Y	Hacker News new \| ask \| show \| jobs

by hdjrudni 201 days ago

> though it probably goes down less than something you self-manage, unless you're a full-time SRE with the experience to back it.

I wonder how true that is. This went down because of a bad update, which is probably like 99.99% of outages. The other 0.01% is cosmic rays causing hardware failures.

My server was up for 3.5 years with no outages because I just didn't touch it. I had to take it offline a couple days ago to move it which made me a little sad. Took a snapshot and moved it to a new droplet, brought it back up as-is and it's running great again.

Anyway, emergencies are less emergy if things go down while you're upgrading and shuffling things around yourself. You expect hiccups if you're the one causing the hiccups. It's when someone else is tinkering on the other side of the country/planet and blows something up that suddenly you have an emergency.

2 comments

kikimora 197 days ago

>My server was up for 3.5 years with no outages because I just didn't touch it.

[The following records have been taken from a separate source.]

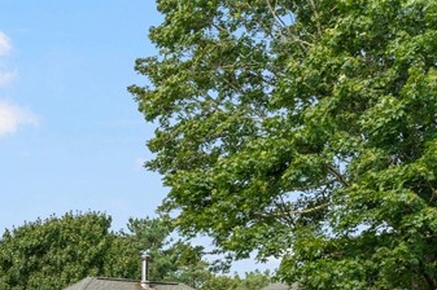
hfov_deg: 26.3
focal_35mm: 71
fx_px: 861
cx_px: -39
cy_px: 398
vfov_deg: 17.7
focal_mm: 22
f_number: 7.1
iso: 640
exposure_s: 1/1600
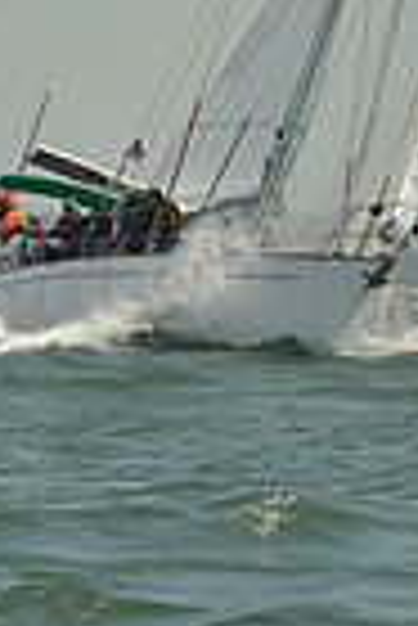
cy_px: -428
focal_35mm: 499
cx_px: 483
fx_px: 8669
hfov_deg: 2.8
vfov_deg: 4.1
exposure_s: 1/1250
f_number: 8
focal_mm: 120
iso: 200
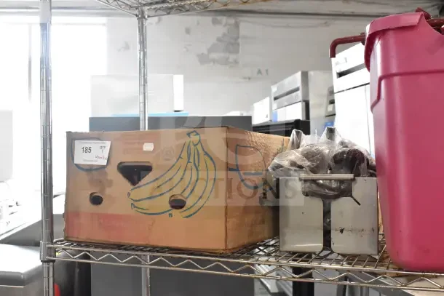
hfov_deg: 46.4
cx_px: 222
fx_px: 518
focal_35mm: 42
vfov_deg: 31.9
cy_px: 148
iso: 6400
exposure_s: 1/250
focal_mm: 28
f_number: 8
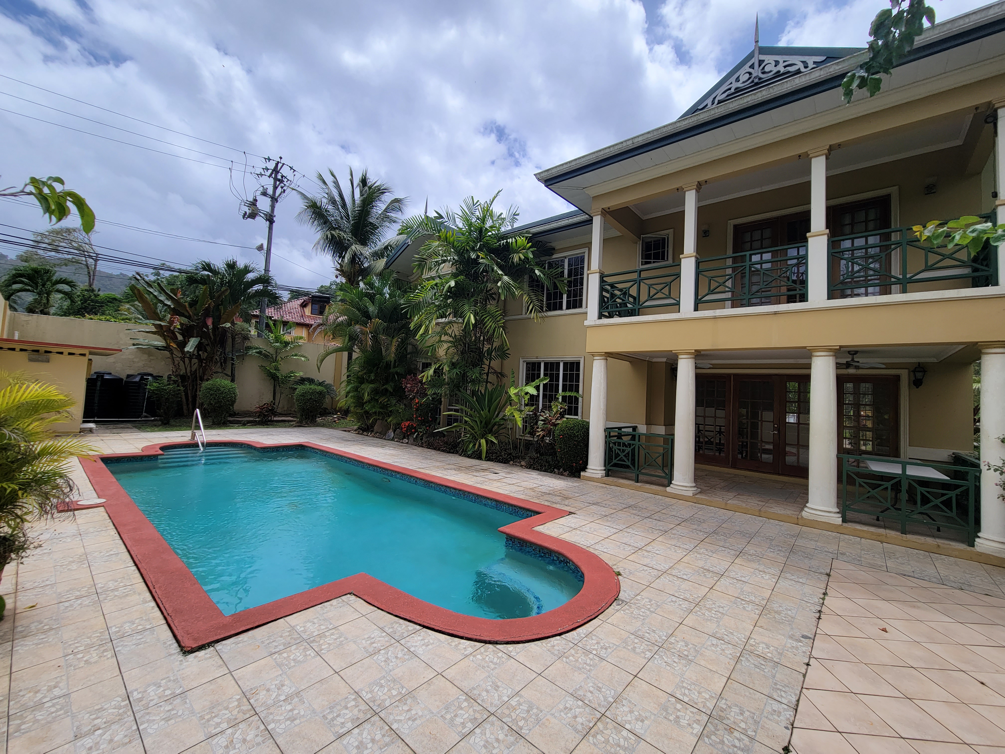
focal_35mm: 13
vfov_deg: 89.9
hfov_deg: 106.2
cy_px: 377
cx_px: 502
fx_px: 377
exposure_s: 1/2210
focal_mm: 2.2
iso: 50
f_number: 2.2
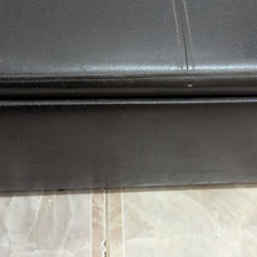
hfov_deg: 34.6
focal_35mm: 49
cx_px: 148
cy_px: 98
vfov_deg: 34.5
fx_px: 412
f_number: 1.85
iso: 2374
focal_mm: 6.81
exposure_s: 1/60
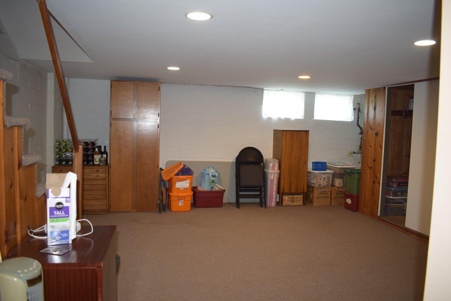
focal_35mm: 27
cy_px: 150
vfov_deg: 47.9
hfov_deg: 67.4
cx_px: 226
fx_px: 338
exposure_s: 1/30
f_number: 3.5
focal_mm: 18
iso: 500
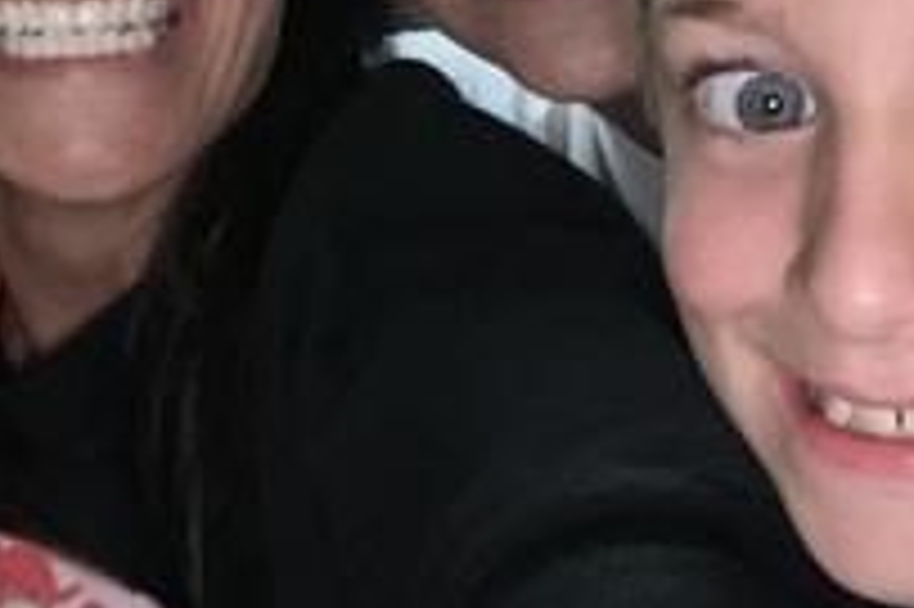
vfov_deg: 17.6
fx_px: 1953
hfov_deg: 26.3
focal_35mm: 77
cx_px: 398
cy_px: 189
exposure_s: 1/18
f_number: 2.2
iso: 400
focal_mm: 2.71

Problem #1 keeping OS current. Chances are you run an outdated OS with some RCE vulnerabilities.

Problem #2 setup is hard to scale organizationally. How to give access to the server to other people? How to monitor what they do? How to replicate server setup across teams and keep it in sync? So on and so forth.

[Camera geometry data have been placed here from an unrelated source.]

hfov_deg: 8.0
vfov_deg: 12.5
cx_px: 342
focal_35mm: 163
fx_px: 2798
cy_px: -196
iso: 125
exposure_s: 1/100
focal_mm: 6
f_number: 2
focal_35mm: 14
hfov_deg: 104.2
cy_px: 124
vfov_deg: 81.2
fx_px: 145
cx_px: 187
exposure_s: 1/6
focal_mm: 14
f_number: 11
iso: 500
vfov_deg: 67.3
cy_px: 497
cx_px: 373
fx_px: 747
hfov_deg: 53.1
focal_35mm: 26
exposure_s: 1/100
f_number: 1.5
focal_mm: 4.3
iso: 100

In an org. something always change, and you have to touch servers as a result.

Nextgrid 201 days ago

I concur. I've seen a lot of companies outside the techbro world where the entire thing runs on a single VPS/dedicated server with a setup that would make any sysadmin squirm. And yet, it just works and makes them money?

Which isn't too surprising - hardware is extremely reliable nowadays. When's the last time your laptop broke? And that laptop lives a much harsher life than server HW in a datacenter. Obviously everyone is going to have their own anecdotes about this, but I think it's fair to say that overall the failure rates are quite low.

You know why their (often awful) setups work and consistently beat the major clouds in terms of uptime? No moving parts for K8s and all the "best practices", and most importantly, there is nobody "fixing" the working setup until it doesn't work. Ironically they are getting better uptime by avoiding all the things that are marketed as improving uptime.